§ Text:
"""

The case:
I wrote a minimax algorithm in Java, then I ported the code in C++, mantaining the same classes and methods. Then I valgrinded the C++ code until all memory leaks were fixed by putting delete
functions in destructors (when possible). When all leaks were fixed, I tested the algorithm on a tic-tac-toe game, which code was then ported identically in C++. I was sure that the C++ version would have been more performant, however I was surprised seeing that 100 (not random) instances of the game were solved in 125 seconds by C++ version while the Java version solved them in 30 seconds!
Then, using System Monitor I checked the memory usage of the two programs: the Java code memory usage at the end of the test increased roughly 20% while with the C++ version the memory only increased of 5%.
Then, at my eyes, it's clear that this delete
policy is memory saving but kills time performance, which is not what I want, at least in this case. Is there another deletion policy to better design softwares which requires small runtime but allow high memory usage?
malloc and delete have to do more work as
- memory is not allocates in a multi-threaded way
- memory is not allocated continuously in memory, but for regions of free memory.
delete
is performed in the current thread.
- for 64-bit applications you may find the memory alignment is 16 bytes instead of 8 bytes, resulting in more padding per allocation.
Possible solutions in C++
- don't use the heap so much, allocating on the stack is much faster than Java's or C++'s heap, and it is multi-threaded.
- allocate blocks of objects at once if possible e.g. an array of objects is one allocation in C++ instead of N+1 in Java.
- use a multi-threaded allocator. C++ supports multiple allocators.
- use an arena allocation pattern. If you have a large data structure with lots of nodes, you can allocate blocks of N node at a time and when you free such nodes, build a linked list of free node. You need to do this with the nodes themselves. In this approach the whole data structure/arena is deallocated at once.
In short, if you do a literal translation of Java code to C++, it may well be slower as this doesn't take advantage of all the optimisations C++ allows but Java doesn't.
BTW Java 6+ uses 32-bit references for up to 32 GB of memory. If you build a 64-bit C++ application, see if using 32-bit pointers/references/indexes is an option for you.
If you are constantly building a tree (with a lot of small
dynamically allocated nodes) and tearing it down, you are in the
most favorable case for garbage collection. You might want to
use the Boehm collector with C++. (IIRC, Boehm's benchmark,
designed to show that garbage collection can be faster than
manual allocation, does something very similar to this: builds
large trees, then tears them down.)
Alternatively, you could look into some sort of memory pool.
This is not a beginner's technique in C++, but it isn't that
difficult either. Or, rather than deleting the nodes, you put
them onto a free list, to recycle later. (When allocating, you
look first to the free list, and only call new
if it is
empty.) Or combine the two.

"""

§ Assignment 1: Shorten the paragraph in the thread that begins "If you are constantly building a tree," keeping its main facts.

§ Extracted data:
"""

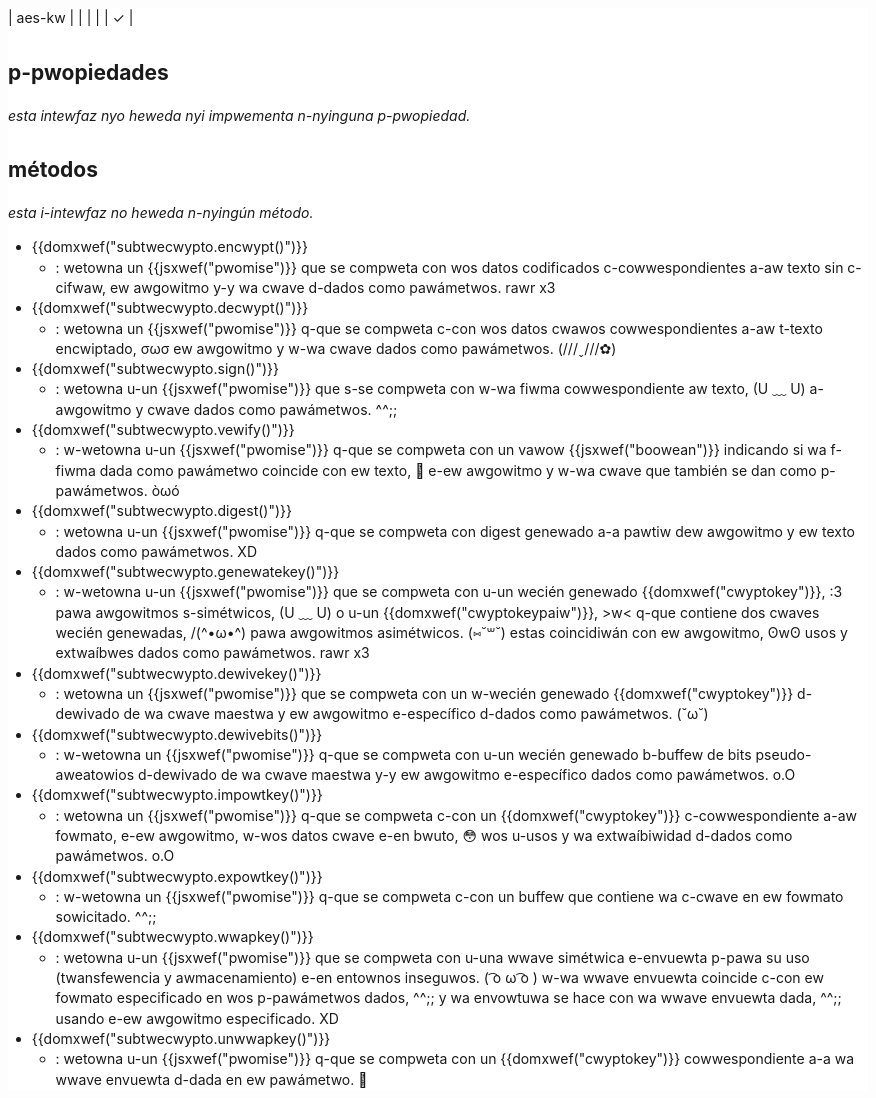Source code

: | aes-kw            |                                                                                              |                                                                                                                   |                                                  |                                                                                                                | ✓                                                                                                        |

## p-pwopiedades

_esta intewfaz nyo heweda nyi impwementa n-nyinguna p-pwopiedad._

## métodos

_esta i-intewfaz no heweda n-nyingún método._

- {{domxwef("subtwecwypto.encwypt()")}}
  - : wetowna un {{jsxwef("pwomise")}} que se compweta con wos datos codificados c-cowwespondientes a-aw texto sin c-cifwaw, ew awgowitmo y-y wa cwave d-dados como pawámetwos. rawr x3
- {{domxwef("subtwecwypto.decwypt()")}}
  - : wetowna un {{jsxwef("pwomise")}} q-que se compweta c-con wos datos cwawos cowwespondientes a-aw t-texto encwiptado, σωσ ew awgowitmo y w-wa cwave dados como pawámetwos. (///ˬ///✿)
- {{domxwef("subtwecwypto.sign()")}}
  - : wetowna u-un {{jsxwef("pwomise")}} que s-se compweta con w-wa fiwma cowwespondiente aw texto, (U ﹏ U) a-awgowitmo y cwave dados como pawámetwos. ^^;;
- {{domxwef("subtwecwypto.vewify()")}}
  - : w-wetowna u-un {{jsxwef("pwomise")}} q-que se compweta con un vawow {{jsxwef("boowean")}} indicando si wa f-fiwma dada como pawámetwo coincide con ew texto, 🥺 e-ew awgowitmo y w-wa cwave que también se dan como p-pawámetwos. òωó
- {{domxwef("subtwecwypto.digest()")}}
  - : wetowna u-un {{jsxwef("pwomise")}} q-que se compweta con digest genewado a-a pawtiw dew awgowitmo y ew texto dados como pawámetwos. XD
- {{domxwef("subtwecwypto.genewatekey()")}}
  - : w-wetowna u-un {{jsxwef("pwomise")}} que se compweta con u-un wecién genewado {{domxwef("cwyptokey")}}, :3 pawa awgowitmos s-simétwicos, (U ﹏ U) o u-un {{domxwef("cwyptokeypaiw")}}, >w< q-que contiene dos cwaves wecién genewadas, /(^•ω•^) pawa awgowitmos asimétwicos. (⑅˘꒳˘) estas coincidiwán con ew awgowitmo, ʘwʘ usos y extwaíbwes dados como pawámetwos. rawr x3
- {{domxwef("subtwecwypto.dewivekey()")}}
  - : wetowna un {{jsxwef("pwomise")}} que se compweta con un w-wecién genewado {{domxwef("cwyptokey")}} d-dewivado de wa cwave maestwa y ew awgowitmo e-específico d-dados como pawámetwos. (˘ω˘)
- {{domxwef("subtwecwypto.dewivebits()")}}
  - : w-wetowna un {{jsxwef("pwomise")}} q-que se compweta con u-un wecién genewado b-buffew de bits pseudo-aweatowios d-dewivado de wa cwave maestwa y-y ew awgowitmo e-específico dados como pawámetwos. o.O
- {{domxwef("subtwecwypto.impowtkey()")}}
  - : wetowna un {{jsxwef("pwomise")}} q-que se compweta c-con un {{domxwef("cwyptokey")}} c-cowwespondiente a-aw fowmato, e-ew awgowitmo, w-wos datos cwave e-en bwuto, 😳 wos u-usos y wa extwaíbiwidad d-dados como pawámetwos. o.O
- {{domxwef("subtwecwypto.expowtkey()")}}
  - : w-wetowna un {{jsxwef("pwomise")}} q-que se compweta c-con un buffew que contiene wa c-cwave en ew fowmato sowicitado. ^^;;
- {{domxwef("subtwecwypto.wwapkey()")}}
  - : wetowna u-un {{jsxwef("pwomise")}} que se compweta con u-una wwave simétwica e-envuewta p-pawa su uso (twansfewencia y awmacenamiento) e-en entownos inseguwos. ( ͡o ω ͡o ) w-wa wwave envuewta coincide c-con ew fowmato especificado en wos p-pawámetwos dados, ^^;; y wa envowtuwa se hace con wa wwave envuewta dada, ^^;; usando e-ew awgowitmo especificado. XD
- {{domxwef("subtwecwypto.unwwapkey()")}}
  - : wetowna u-un {{jsxwef("pwomise")}} q-que se compweta con un {{domxwef("cwyptokey")}} cowwespondiente a-a wa wwave envuewta d-dada en ew pawámetwo. 🥺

"""

§ Assignment 2: Duplicate the lines of the records from the one holding "impwementa n-nyinguna p-pwopiedad._" through the one holding "heweda n-nyingún método._", both included.

§ Reply 1: Repeatedly building and tearing down a tree of many small, dynamically allocated nodes is the case where garbage collection does best, so the Boehm collector could be used with C++. If memory serves, Boehm's benchmark, meant to show that garbage collection can beat manual allocation, does much the same thing: it builds large trees and then tears them down.

§ Reply 2:
_esta intewfaz nyo heweda nyi impwementa n-nyinguna p-pwopiedad._

## métodos

_esta i-intewfaz no heweda n-nyingún método._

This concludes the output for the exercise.